*RECORDS FOR PROCESSING:*
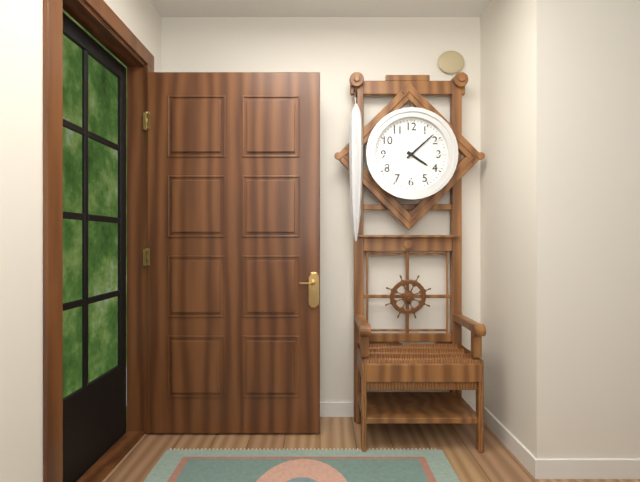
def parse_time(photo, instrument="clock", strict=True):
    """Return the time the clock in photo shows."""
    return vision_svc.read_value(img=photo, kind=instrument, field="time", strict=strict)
4:08
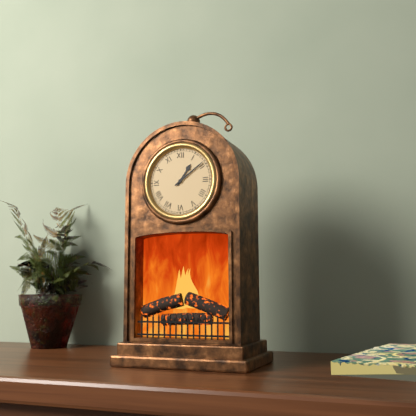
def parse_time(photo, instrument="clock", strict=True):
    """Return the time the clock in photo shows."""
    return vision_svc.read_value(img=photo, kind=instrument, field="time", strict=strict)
1:09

*PROBLEM REQUIREMENTS:*
Copy out all of the data above word for word, but leave out the pictures.

*SOLUTION TO THE EXERCISE:*
def parse_time(photo, instrument="clock", strict=True):
    """Return the time the clock in photo shows."""
    return vision_svc.read_value(img=photo, kind=instrument, field="time", strict=strict)
4:08
def parse_time(photo, instrument="clock", strict=True):
    """Return the time the clock in photo shows."""
    return vision_svc.read_value(img=photo, kind=instrument, field="time", strict=strict)
1:09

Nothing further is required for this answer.